A compter du 1er juillet 2003, toutes les entreprises bénéficient de la même ristourne, quel que soit leur temps de travail, à savoir un dispositif d’allègement pour les salaires inférieurs à 1,7 SMIC. Maximale au niveau du SMIC (26 % du salaire brut), cette ristourne est ensuite dégressive pour s’annuler lorsque le salaire horaire égale 1,7 SMIC.

Pour mémoire

Si la cotisation du régime général ne connaît toujours aucune évolution à la hausse, tant pour les employeurs que pour les salariés, les cotisations patronales et salariales des régimes complémentaires connaissent elles une nouvelle augmentation : 9,7 % contre 9,63 % pour l’entreprise et 6,2 % contre 6,01 % pour le salarié.

D’une part une cotisation de 2 % à l’AGFF (Association pour la Gestion du Fonds de Financement de l’Agirc et de l’Arrco) s’est substituée à la cotisation de 2,34 % à l’ASF (Association pour la structure financière).
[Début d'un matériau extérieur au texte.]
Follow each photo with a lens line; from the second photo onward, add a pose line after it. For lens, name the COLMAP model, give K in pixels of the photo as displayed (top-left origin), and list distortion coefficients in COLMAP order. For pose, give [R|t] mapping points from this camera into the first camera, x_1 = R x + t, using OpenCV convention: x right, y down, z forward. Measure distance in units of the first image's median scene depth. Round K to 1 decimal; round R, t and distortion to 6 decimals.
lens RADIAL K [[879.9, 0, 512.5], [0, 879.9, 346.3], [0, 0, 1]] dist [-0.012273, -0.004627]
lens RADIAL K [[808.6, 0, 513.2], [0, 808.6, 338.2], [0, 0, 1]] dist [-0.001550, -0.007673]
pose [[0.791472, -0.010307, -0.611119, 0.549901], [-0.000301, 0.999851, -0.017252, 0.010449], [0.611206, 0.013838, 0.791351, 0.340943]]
Elle est détachée du régime d’assurance chômage et rattachée au régime des retraites complémentaires, en conformité enfin avec son objet (financement de l'impact de l'abaissement de l'âge de la retraite décidé en 1982).

D’autre part, la dégradation des comptes de l’assurance chômage en 2002 a contraint les partenaires sociaux à porter dès 2003 à 6,40 % la cotisation d’assurance chômage contre 5,8 % précédemment.

A remarquer

La croissance encore bien molle de l’année 2002 (à peine + 1 % de PIB), ainsi que les hypothèses de croissance assez peu optimistes pour 2003 (peut-être 2 %) pèsent singulièrement sur les rentrées de cotisations et contributions sociales (seulement + 3 % en 2002) et ne laissent espérer aucune nette amélioration en 2003.

Or les dépenses d’assurance maladie ont connu en 2001 et 2002 une évolution plus importante (presque + 7 %) et restent, en 2003, orientées à la hausse. Les comptes sociaux sont ainsi condamnés à retomber dans un déficit sévère (le déficit de l’assurance chômage constaté fin 2002 en était déjà la manifestation la plus visible). Afin de ne pas contrarier le retour de la croissance, et surtout de ne rien faire qui viendrait altérer un peu plus la consommation interne mais aussi de respecter les engagements de la campagne présidentielle – baisse des prélèvements et à tout le moins pas d’augmentation – on ne voit pas comment il pourra être évité de recourir aux facilités de l’emprunt – permis avec la création de la Caisse de la Dette Sociale (CADES) en renvoyant à encore un peu plus tard (2020 contre 2014) la fin du versement de la Contribution au Remboursement de la Dette Sociale (au montant de 0,5 % par mois sur tousles revenus).